I private equity investirebbero mai negli studi legali?

Approvato ufficialmente a inizio agosto dal Senato il Ddl Concorrenza prevede importanti novità anche per i professionisti legali e in particolare introduce la possibilità di avere dei soci di capitale. Ma chi investirebbe in uno studio legale italiano? Lo abbiamo chiesto ad alcuni fra i principali rappresentanti del mondo del private equity, riuniti nella Private equity conference organizzata ieri 5 ottobre a Milano (VIDEO IN BASSO).

La legge

Nel dettaglio il Ddl modifica la norma presente nella legge 247/12 togliendo il divieto per gli avvocati di appartenere a più di una sola associazione professionale. I professionisti potranno dunque scegliere tra società di persone, società di capitali o società cooperative e quindi ci sarebbe spazio per soci non iscritti all’albo avvocati.

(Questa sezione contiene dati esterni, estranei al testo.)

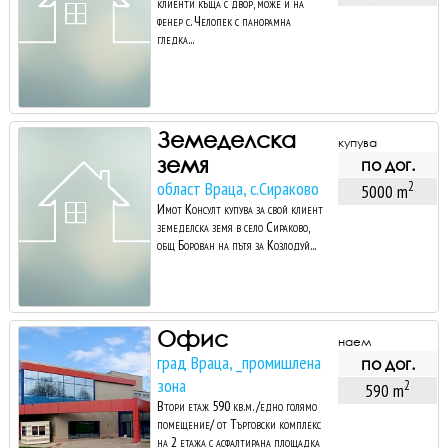
клиенти къща с двор, може и на
фенер с. Челопек с панорамна
гледка...
Земеделска
купува
земя
по дог.
област Враца, с.Сираково
2
5000 m
Имот Консулт купува за свой клиент
земеделска земя в село Сираково,
общ Борован на пътя за Козлодуй...
Офис
наем
град Враца, _промишлена
по дог.
зона
2
590 m
Втори етаж 590 кв.м. /едно голямо
помещение/ от Търговски комплекс
на 2 етажа с асфалтирана площадка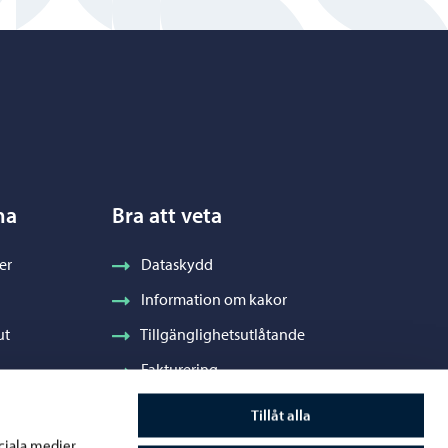
na
Bra att veta
er
Dataskydd
Information om kakor
ut
Tillgänglighetsutlåtande
Fakturering
Stadens visuella profil och vapen
Tillåt alla
ociala medier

Vi è però un limite costituito dai 2/3 del capitale (e del diritto di voto) che dovrà essere di competenza degli avvocati iscritti all’albo. I soci potranno essere anche amministratori della società ma l’organo di gestione dovrà essere composto in maggioranza dai soci avvocati. Il mancato rispetto di tale condizioni farà sciogliere la società. L’incarico professionale sarà poi svolto dal socio professionista con i requisiti richiesti per il tipo di attività richiesta.

Per Umberto Nicodano, partner dello studio BonelliErede, “la questione presenta ancora molte lacune” ad esempio “nel passaggio da un bilancio per cassa a uno per competenza” con la trasformazione in società per azioni, ma anche “nella distribuzione delle risorse o nell’exit: come potrebbe uscire un investitore?”. Di certo, aggiunge, “è un tema molto interessante e offre opportunità. Oggi gli studi legali sono sempre più delle realtà aziendali e gli stessi avvocati sono anche manager della società, avere un consiglio con delle persone che fanno i manager di mestiere non può che essere positivo”.

Investire, why not?

Che sia un’opportunità da considerare è anche l’idea della maggior parte dei professionisti del private equity interpellati da financecommunity.it. “Ne stiamo già parlando internamente e stiamo valutando le modalità per sviluppare questo tipo di investimento”, afferma Raffaele Legnani, managing director di Hig Capital, anche se “la difficoltà principale, ora, è capire perché uno studio debba voler aprirsi a un investitore, quale sarebbe la convenienza da un punto di vista economico”. Poi, aggiunge, “occorre valutare lo studio, ne esistono alcuni più adatti ad avere un socio di capitale, come quelli che svolgono un’attività scalabile quale ad esempio il servicing, perché hanno necessità di avere più risorse e strutture. Al contrario, quelli dedicati ad esempio all’m&a li considero meno adatti”.

Dello stesso avviso anche Edoardo Lanzavecchia, senior partner di Alpha private equity, secondo il quale “non ci sarebbe alcuna preclusione da parte nostra, anche se bisognerebbe valutare attentamente la capacità dello studio di prosperare e di dare un rendimento non solo agli avvocati stessi ma anche all’eventuale investitore”, mentre per Massimiliano Caraffa, director di The Carlyle Group, “in passato abbiamo investito in società di consulenza quindi la possibilità c’è, bisogna trovare il target giusto e il business giusto, però, why not?”.

Dall’altro lato della medaglia, sottolinea Marco Canale, ceo di Value Italy, “c’è una questione di potenziale conflitto nella scelta degli advisor legali nelle operazioni di m&a qualora un fondo che gestiamo dovesse avere in portafoglio uno studio”. Inoltre, osserva Valentina Franceschini, partner di Wise sgr, “quello degli studi è un business di persone, un asset difficile da controllare”, per cui “come private equity non investiremmo in uno studio”. La pensa così anche Fabio Sattin, founding partner di Private equity partners, mentre Michele Russo, di Terra Firma, ricorda che per quanto “ci siano oggi delle realtà che sono cresciute e si sono ristrutturate bene per cui un investimento si potrebbe valutare, sono rarissimi i casi internazionali in cui questo è avvenuto”.